▶ [EXERCISE OBJECTIVE] Once the pictures have been removed, repeat the remainder of the records exactly.

··· DATA PROVIDED ···

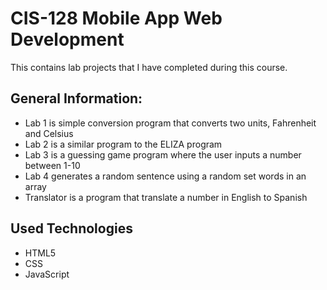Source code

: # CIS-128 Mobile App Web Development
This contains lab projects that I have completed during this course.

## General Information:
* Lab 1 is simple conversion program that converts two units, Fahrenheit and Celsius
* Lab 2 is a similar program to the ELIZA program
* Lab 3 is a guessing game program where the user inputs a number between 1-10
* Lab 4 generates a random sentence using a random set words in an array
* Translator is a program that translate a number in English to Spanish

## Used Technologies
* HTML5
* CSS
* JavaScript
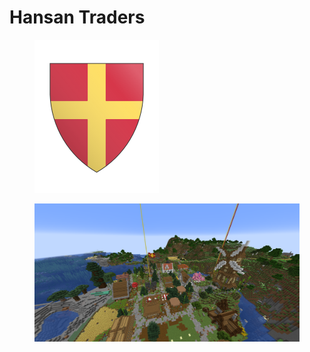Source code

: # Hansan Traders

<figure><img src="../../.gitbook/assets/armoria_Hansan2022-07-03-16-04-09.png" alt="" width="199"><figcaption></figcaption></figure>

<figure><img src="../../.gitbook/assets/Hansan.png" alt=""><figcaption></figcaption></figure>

···

▶ [FINAL ANSWER]
Source code

: # CIS-128 Mobile App Web Development
This contains lab projects that I have completed during this course.

## General Information:
* Lab 1 is simple conversion program that converts two units, Fahrenheit and Celsius
* Lab 2 is a similar program to the ELIZA program
* Lab 3 is a guessing game program where the user inputs a number between 1-10
* Lab 4 generates a random sentence using a random set words in an array
* Translator is a program that translate a number in English to Spanish

## Used Technologies
* HTML5
* CSS
* JavaScript
Source code

: # Hansan Traders

<figure><img src="../../.gitbook/assets/armoria_Hansan2022-07-03-16-04-09.png" alt="" width="199"><figcaption></figcaption></figure>

<figure><img src="../../.gitbook/assets/Hansan.png" alt=""><figcaption></figcaption></figure>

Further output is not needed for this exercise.